I included this chart in my post yesterday.
I selected it because it made the point I wanted to make (that delicious was languishing under Yahoo!’s ownership)…
I got the following email from Joshua yesterday afternoon:
We continue to grow normally.
Unique users is not a good measure of our growth, though.
Much of our traffic is through the firefox and other browser extensions, which is not measured by these systems.
Additionally, we cut off search indexing several months ago, which also hurts the UU numbers.
It’s interesting to see Joshua Schachter correcting Fred’s post. I say this because I’m a die-hard del.icio.us user and also feel as if the service has been languishing. I’m an inclusionist pack-rat of my online experience and I like being able to tag pages and push them to a web-site (both del.icio.us/christmasgorilla and FriendFeed).

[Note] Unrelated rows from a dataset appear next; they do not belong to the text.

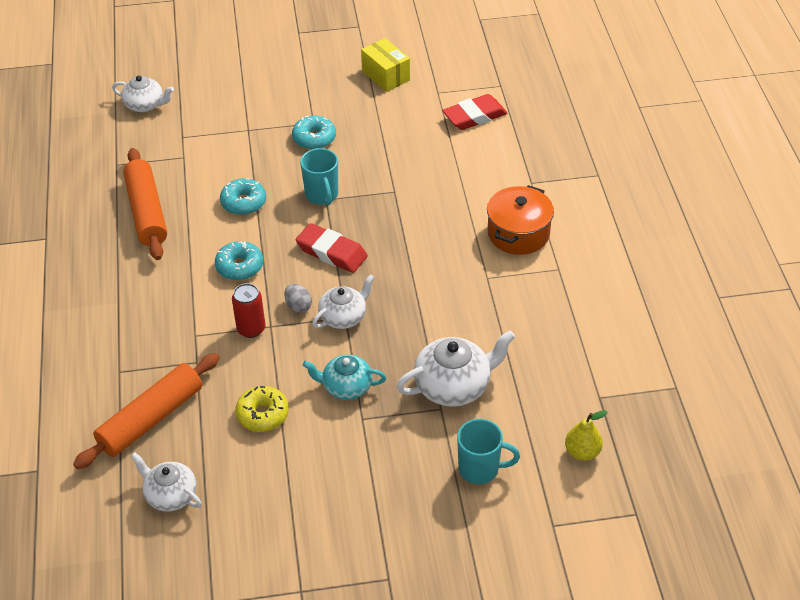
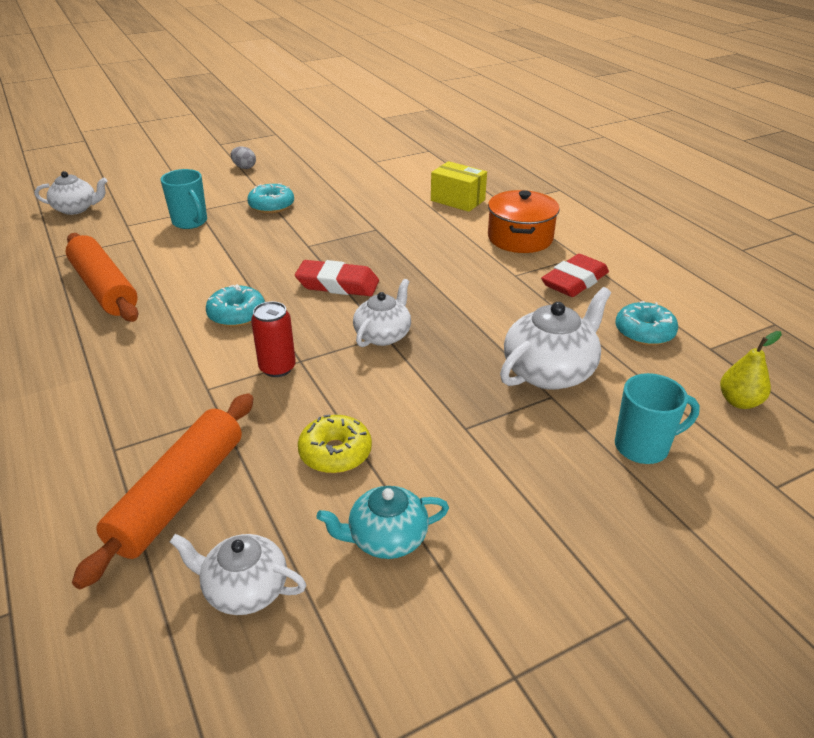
camera: 20 degrees left, 10 degrees down
(243, 202) = (217, 262): turquoise donut -> turquoise donut (644, 332)
(298, 306) = (325, 336): grey egg -> grey egg (244, 167)
(322, 195) = (302, 243): turquoise mug -> turquoise mug (190, 222)
(346, 387) = (426, 400): turquoise teapot -> turquoise teapot (386, 538)
(386, 76) = (319, 158): yellow box -> yellow box (457, 200)
(474, 116) = (419, 171): red eraser -> red eraser (574, 281)

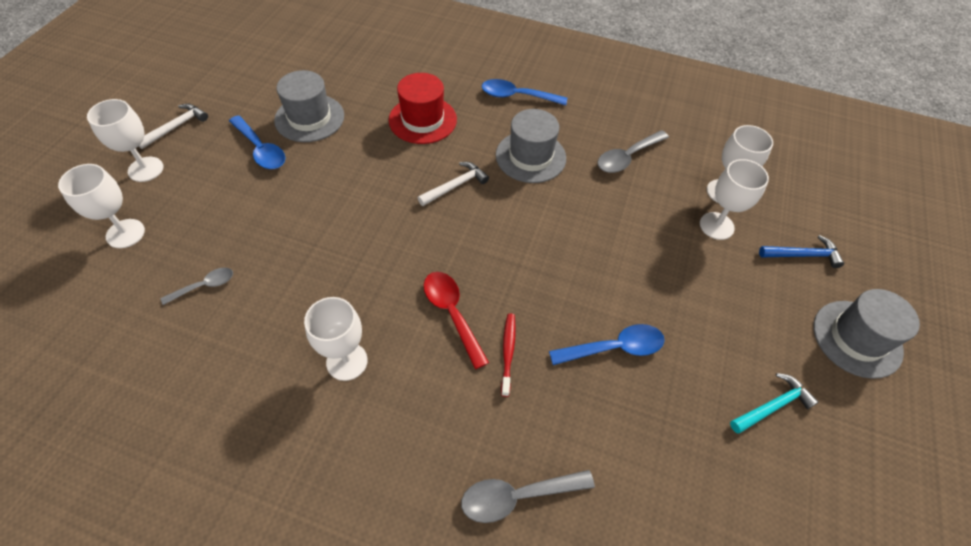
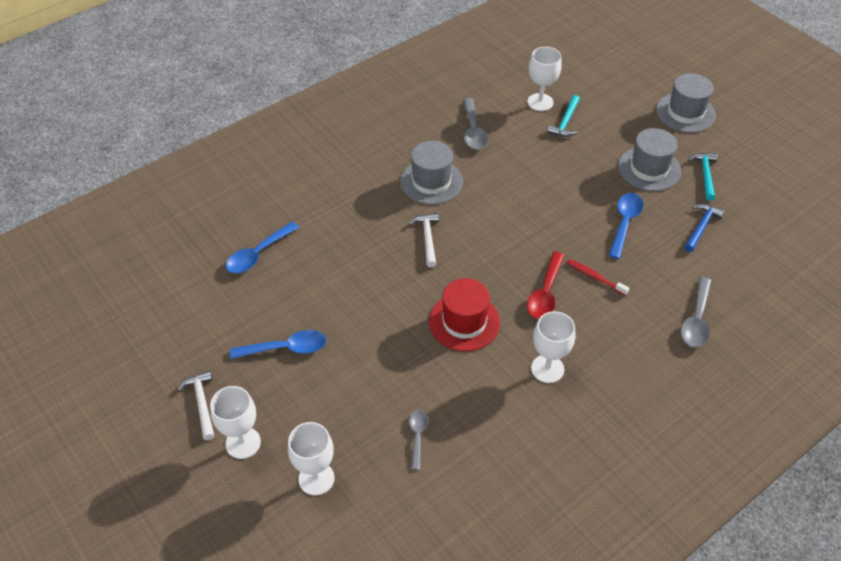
camera: 55 degrees left, 5 degrees down
(309, 118) = (273, 300): grey hat -> grey hat (649, 169)
(422, 120) = (339, 226): red hat -> red hat (464, 322)
(452, 314) = (545, 293): red spoon -> red spoon turned 75 degrees counterclockwise
(517, 96) = (360, 157): blue spoon -> blue spoon (258, 254)
(716, 226) = (565, 122): white goblet -> turquoise hammer
(803, 255) = (615, 97): blue hammer -> blue hammer (701, 227)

However, the reason I think the site has languished under Yahoo! has more to do with personal utility vs. publishing. When I first started using del.icio.us, it was useful to save things I liked to a web service rather than bring my browser to a crawl by favoriting things. But as I’ve continued to use the service, the utility of tagging has slowed. I find that I’m now just sharing more things from Google Reader (which gets pushed to FriendFeed).
I think I was originally very taken with tag clouds—they’re beautiful and offer an interesting snapshot of how someone categorizes information in their mind, but they’re navigationally almost useless. Even though I’m consistent with my own tagging practices, I can never seem to find the things that I want by browsing my tags. Search is a far better paradigm for finding information. And the search in del.icio.us is terrible and they’ve disabled Google search from being effective.
That’s interesting because I think del.icio.us was the original killer piece of social software—it had great personal utility that was amplified by a network effect (seeing who else was interested in what I was interested in). Now it’s only socially interesting, but has lost a lot of its personal utility as my list of tagged items has grown.
I think one of the interesting things about social software is that the value proposition changes as you become a power user. Often, you end up with too much noise in your Dashboard, FriendFeed, Twitter, etc. I’ve found my online habits changing a lot to deal with noise—I no longer spend much time on reddit, Facebook, twitter, or Google Reader. I do spend time on my Tumblr Dashboard (but don’t care about Radar) and on FriendFeed. But I’m counting on asymmetry in the applications to protect me from things I don’t care about seeing.
I think one of the things about acquired companies is that they get assimilated and go mainstream. If you’re a part of the fringe of early adopters, you may not like the mainstreaming of your favorite web services and perceive them to be languishing for your needs—yet the service could be thriving by other metrics—new users, broader appeal, etc. I think MySpace is a perfect example of this. This is also something that I’ve heard Evan Williams talk about at length—to really make a web service huge, you often have to pay less attention to your early fans. This is a tricky double-edged sword because those early adopters are the ones who help push the early success of a service, yet they’re also the first ones to jump ship for the cool, new thing.